Don't let holiday cyberattacks spoil your festivities

The holiday season brings joy, togetherness, and—unfortunately—cyber threats. As online shopping surges and businesses operate with leaner holiday staffing, cybercriminals seize the opportunity to strike.

From phishing scams to ransomware attacks, these digital dangers can quickly turn celebrations into headaches. But with a little preparation and awareness, you can celebrate in a safer way and help keep digital threats at bay.

Common holiday cyberattacks

Holiday cyberattacks often feel more frequent—increased digital activity, distracted users, and enticing deals create a perfect storm for cybercriminals. Here are some of the most common threats:

• Phishing scams: Fake emails or messages masquerading as trusted brands offer discounts or holiday promotions to steal personal information.
• DDoS attacks: Overwhelmed servers disrupt businesses, particularly during Black Friday and Cyber Monday, creating chaos for shoppers.
• Ransomware: Malware locks users out of their systems, demanding payment to restore access—especially devastating during the busiest shopping season.

Real-world holiday cyberattack cases

Cybercriminals target both individuals and businesses, and these real-world examples show the damage they can cause.

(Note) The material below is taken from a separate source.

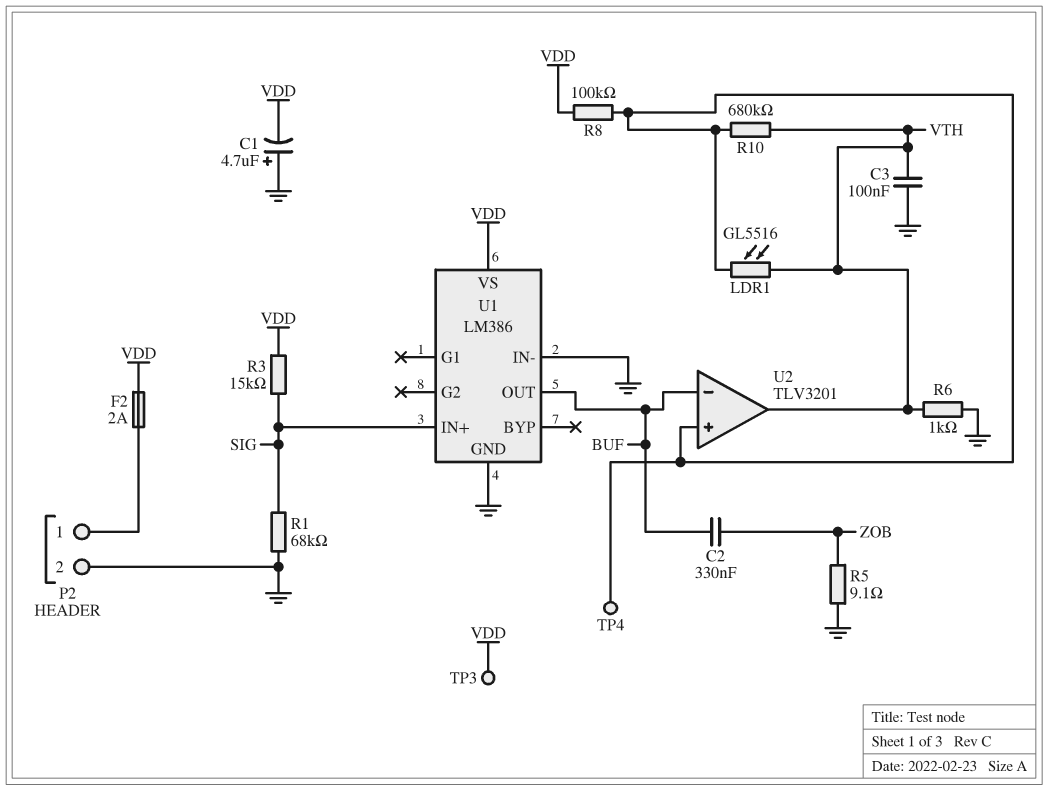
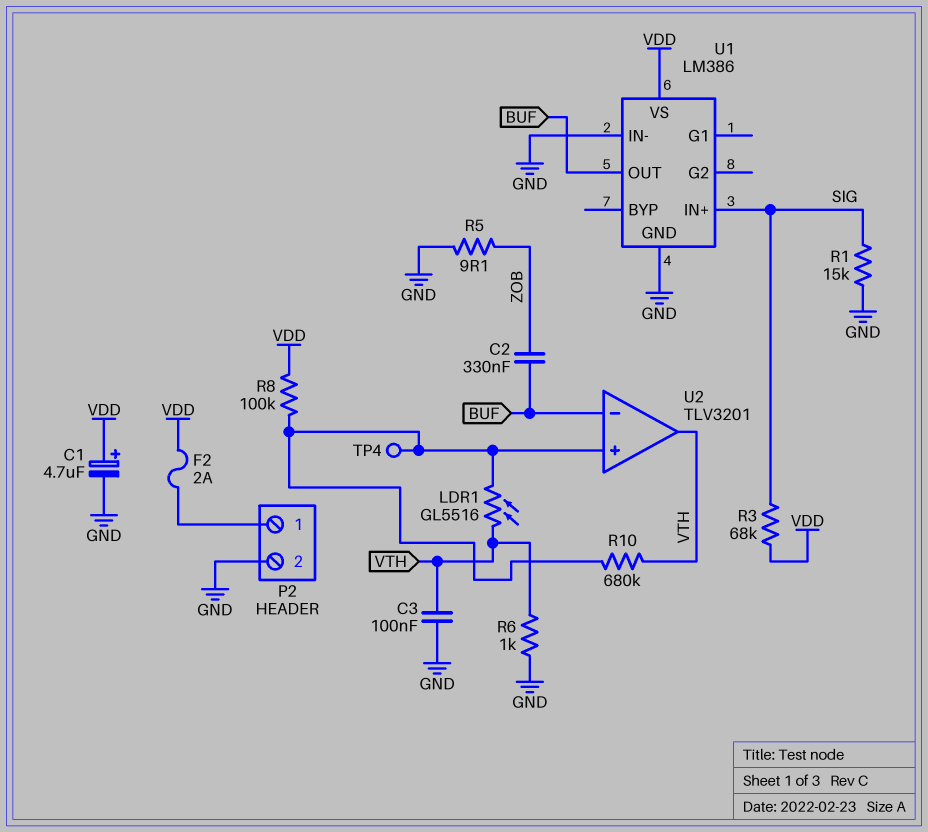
C1: 4.7uF (plus GND, minus VDD) -> 4.7uF (plus VDD, minus GND)
R1: 68k (GND, SIG) -> 15k (GND, SIG)
R3: 15k (SIG, VDD) -> 68k (SIG, VDD)
TP3: test point (VDD) -> none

Stop & Shop cybersecurity issue

During this year’s bustling holiday season, Stop & Shop’s parent company faced a cybersecurity issue that left Stop & Shop with severe inventory issues. There were barely any Thanksgiving ingredients to be had. The attack was timed during peak shopping periods when companies struggle to identify and patch vulnerabilities quickly.

Leaksmas in the dark web

Sharing is caring—unless it’s PII. In 2023, a cybercrime event coined “Leaksmas” happened, where bad actors shared millions of records in the dark web. This series of attacks involved cybercriminals dumping sensitive personal data from both old and new security breaches during the holidays.

2023 Retailer Attacks

Last year was a busy one for cybercriminals. They showed us that they can pick up more work during the holidays, while most of us look forward to a break. The retailers impacted last year included Staples, Ace Hardware, and Clorox.

Holiday hospital ransomware attack

In a shocking attack, hospitals in three states had to move patients from their emergency rooms to other area hospitals after a ransomware attack that started on last year’s Thanksgiving Day. Cybercriminals locked the hospitals’ networks, demanding a ransom to restore critical files.

Why these cases matter

There’s always something to learn. These examples show us a few key recurring themes in holiday cyberattacks:

1. Timing is critical. Attackers strike during busy periods or when defenses are down.
2. Exploitation of trust. Many scams rely on impersonating legitimate businesses or taking advantage of routine processes.
3. Severe consequences. Data breaches and ransomware not only disrupt operations, but also have lasting financial and reputational impacts.

By taking a closer look at these cases, both individuals and businesses alike can better prepare for any potential holiday cyberattack. Always stay vigilant, back up critical data, and invest in comprehensive cybersecurity software.

5 ways to help protect yourself from holiday cyberattacks

Stay a step ahead of cybercriminals this holiday season with these practical tips:

1. Create strong passwords

A secure password is your first line of defense. Use a combination of uppercase letters, lowercase letters, numbers, and symbols. Avoid predictable phrases like “Holiday2024” or repeating passwords—even if it’s easier to remember that way. Use a password manager to help you create and store them.

2. Use two-factor authentication

This extra layer of security makes it harder for hackers to access your accounts, even if they crack your password. If the choice to have it is available, use it.

3. Keep an eye out for suspicious links

Before clicking on holiday sales promotions or deals, double-check the URL. Look for “https://” and verify the sender. If you have an inkling that something’s not right, use Norton Genie, our free scam detector, to scan the message.

4. Beware of attachments from unknown senders

Malware often lurks in email attachments from unfamiliar sources. When in doubt, don’t click. Block and delete right away.

Invest in antivirus and anti-malware software

Comprehensive security software like Norton 360 helps detect and prevent threats before they affect your devices. This investment is particularly important during high-risk seasons like the holidays.

Celebrate safely this holiday season

This year, let the holidays be about joy and celebration. There’s no space for cyberattacks.

By following these tips, you can stay ahead of the game and help protect yourself and loved ones. Stay safe and happy holidays!